[START OF PASSAGE TO READ]
Fear and Hope For My Future

I have, I have to be honest though, I have all the hope and ambition in the world. But when I think about the future, the truth is, I am really scared. -Diane Court | Say Anything

I’ve been walking along this journey fairly confident. I know I love my husband and I know and see how much he loves me. I look at my kids and think I am truly blessed and fortunate to have three healthy and happy children. But, just like Diane Court in Say Anything, the truth is am very scared.

My husband’s infidelity has thrown me off track, off the course I had been happily plodding along upon. I am trying to accept that it’s possible that life wasn’t as perfect as I once believed… In my mind perfect doesn’t mean flawless. It doesn’t mean that I cannot make a mistake. It means that I grow and learn from each mistake and turn it into a life lesson. I struggle with understand why I needed this life lesson?

As an artist, you start to recognize that imperfections have a tendancy of bringing character and interest to a piece. If you focus on hiding or covering up an imperfection it ultimately looks worse. Like when I watch an artist on tv and they just embrace their brush strokes on the canvas or medium. I think, why couldn’t I just let my instincts take control? Why must I focus on a straight line or perfect circle?
[END OF PASSAGE TO READ]
[START OF DATA LISTING]
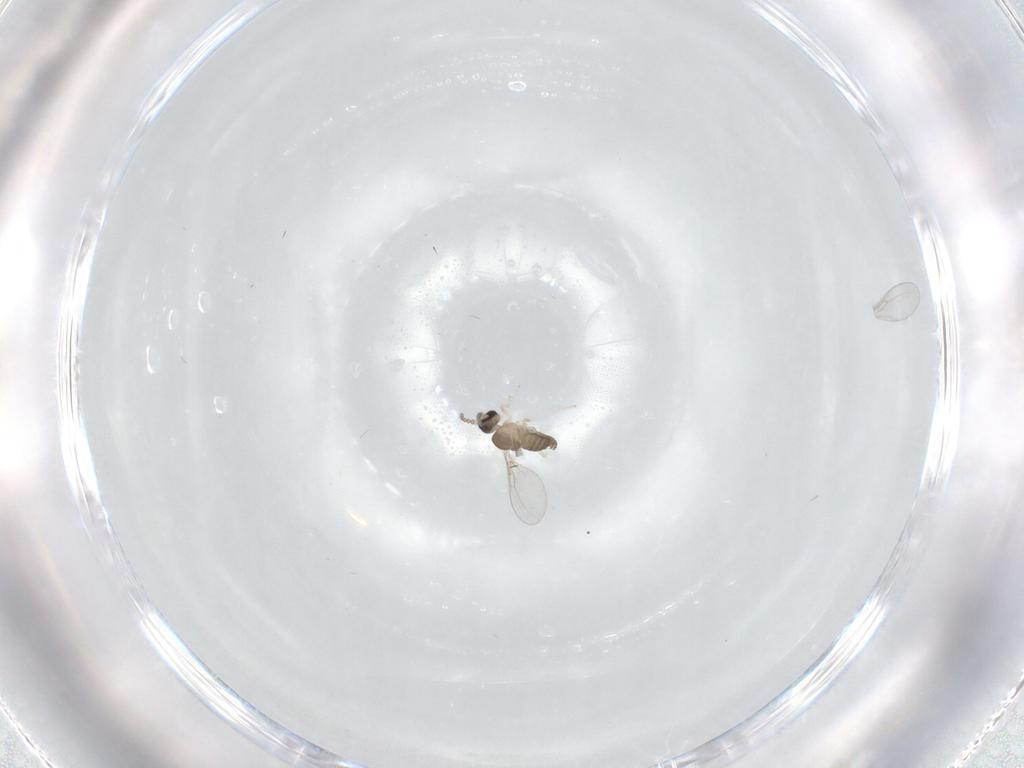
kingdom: Animalia
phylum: Arthropoda
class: Insecta
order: Diptera
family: Cecidomyiidae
[END OF DATA LISTING]
### REQUIRED ACTIONS
1. Decide whether each statement below agrees with the passage on fear and hope. For each one, answer yes or no and quote the words of the passage that decide it.
(a) The writer has three children.
(b) The writer says that hiding an imperfection makes a piece look better.
(c) To the writer, being perfect means being flawless.
2. Transcribe the part of the passage on fear and hope that opens with the words containing "I’ve been walking" and closes with "am very scared.".

### EXERCISE RESPONSES
1.
(a) Yes: "I look at my kids and think I am truly blessed and fortunate to have three healthy and happy children."
(b) No: "If you focus on hiding or covering up an imperfection it ultimately looks worse."
(c) No: "In my mind perfect doesn’t mean flawless."

2.
I’ve been walking along this journey fairly confident. I know I love my husband and I know and see how much he loves me. I look at my kids and think I am truly blessed and fortunate to have three healthy and happy children. But, just like Diane Court in Say Anything, the truth is am very scared.